Over the last 50 years, the level of international migration for people living abroad has more than tripled, bringing together people from different cultures and climates and continents, and a distance of over 100 times the distance that our hunter and gatherer brains have become accustomed to. And we add more complexity to this. Whereas traditionally, we’ve had one career and one job, or just a few, today the average American worker has 12 different jobs during their lifetime. And career changes have become commonplace.

The Paradox of Diversity and Inclusion

So, as we shed our predictable, standard lives, and we adopt more customized, unique lives, our stereotypes have never been as unrepresentative as they are today.

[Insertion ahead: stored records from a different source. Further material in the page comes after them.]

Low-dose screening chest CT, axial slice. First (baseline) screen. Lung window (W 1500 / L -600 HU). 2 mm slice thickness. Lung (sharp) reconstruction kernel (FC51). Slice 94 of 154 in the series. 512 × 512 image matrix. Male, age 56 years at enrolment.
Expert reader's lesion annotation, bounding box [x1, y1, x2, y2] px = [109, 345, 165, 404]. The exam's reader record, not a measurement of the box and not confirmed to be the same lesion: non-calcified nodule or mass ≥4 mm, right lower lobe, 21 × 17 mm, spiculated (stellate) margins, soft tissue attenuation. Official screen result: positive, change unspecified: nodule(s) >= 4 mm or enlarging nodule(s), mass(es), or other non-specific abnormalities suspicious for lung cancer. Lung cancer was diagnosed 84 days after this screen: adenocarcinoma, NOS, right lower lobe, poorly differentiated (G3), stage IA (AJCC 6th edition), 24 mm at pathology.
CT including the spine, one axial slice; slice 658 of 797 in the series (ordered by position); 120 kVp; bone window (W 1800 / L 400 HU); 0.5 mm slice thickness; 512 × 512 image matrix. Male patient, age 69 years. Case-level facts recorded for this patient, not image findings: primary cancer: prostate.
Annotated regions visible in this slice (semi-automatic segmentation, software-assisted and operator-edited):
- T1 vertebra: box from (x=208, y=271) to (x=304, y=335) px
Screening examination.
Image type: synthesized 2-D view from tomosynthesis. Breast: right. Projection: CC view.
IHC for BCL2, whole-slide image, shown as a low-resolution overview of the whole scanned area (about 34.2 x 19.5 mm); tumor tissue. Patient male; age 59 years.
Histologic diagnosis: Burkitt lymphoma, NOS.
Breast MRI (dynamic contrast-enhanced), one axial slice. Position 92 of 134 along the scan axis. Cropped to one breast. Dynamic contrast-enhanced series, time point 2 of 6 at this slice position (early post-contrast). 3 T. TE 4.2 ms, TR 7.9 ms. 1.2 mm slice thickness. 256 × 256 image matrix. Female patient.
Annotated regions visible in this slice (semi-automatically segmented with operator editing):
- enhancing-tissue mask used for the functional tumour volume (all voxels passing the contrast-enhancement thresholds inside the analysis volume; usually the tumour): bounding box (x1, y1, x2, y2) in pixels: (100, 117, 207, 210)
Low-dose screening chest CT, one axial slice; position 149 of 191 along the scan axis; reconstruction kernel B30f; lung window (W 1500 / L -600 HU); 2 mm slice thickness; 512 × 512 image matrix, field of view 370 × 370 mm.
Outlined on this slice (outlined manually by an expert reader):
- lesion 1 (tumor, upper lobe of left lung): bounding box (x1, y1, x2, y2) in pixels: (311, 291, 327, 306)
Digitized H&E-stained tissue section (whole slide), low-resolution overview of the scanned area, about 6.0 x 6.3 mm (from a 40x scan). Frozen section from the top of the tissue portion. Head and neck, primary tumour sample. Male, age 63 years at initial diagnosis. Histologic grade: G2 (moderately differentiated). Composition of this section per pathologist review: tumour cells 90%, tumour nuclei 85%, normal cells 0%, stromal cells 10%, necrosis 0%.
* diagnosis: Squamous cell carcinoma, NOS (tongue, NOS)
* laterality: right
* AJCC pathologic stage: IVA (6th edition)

And when we meet someone, it’s becoming hard to know who they are, what their frame of reference is, and how to connect to them. So often, we don’t. The fear of the unknown and other factors are deterring us from reaching out and including others, especially if we feel that they’re different when we first meet them.

The more diversity we have in a team, the more unknown and the more social distance we have between team members, leading to more uncertainty and sometimes even fear, making it hard for everyone to feel included. And this is the paradox of diversity. We think that diversity and inclusion go hand in hand. But actually, diversity and inclusion are contradictory.

The more diversity we infuse into a team, the harder it is to get inclusion, and the more time and effort we need to devote to ensuring that everyone feels included. So it’s not diversity, equity, and inclusion. It’s not D-E-I. It’s D-O-R-I.

Especially when we first bring people together. When I first moved to Seoul, and that group of girls who excluded me that day, they weren’t the mean girls. They were the scared girls. They themselves were afraid of being excluded.

And sometimes, when we want inclusion, we can end up excluding others. And this can happen anywhere. I try to pay attention to this because it’s so easy to do.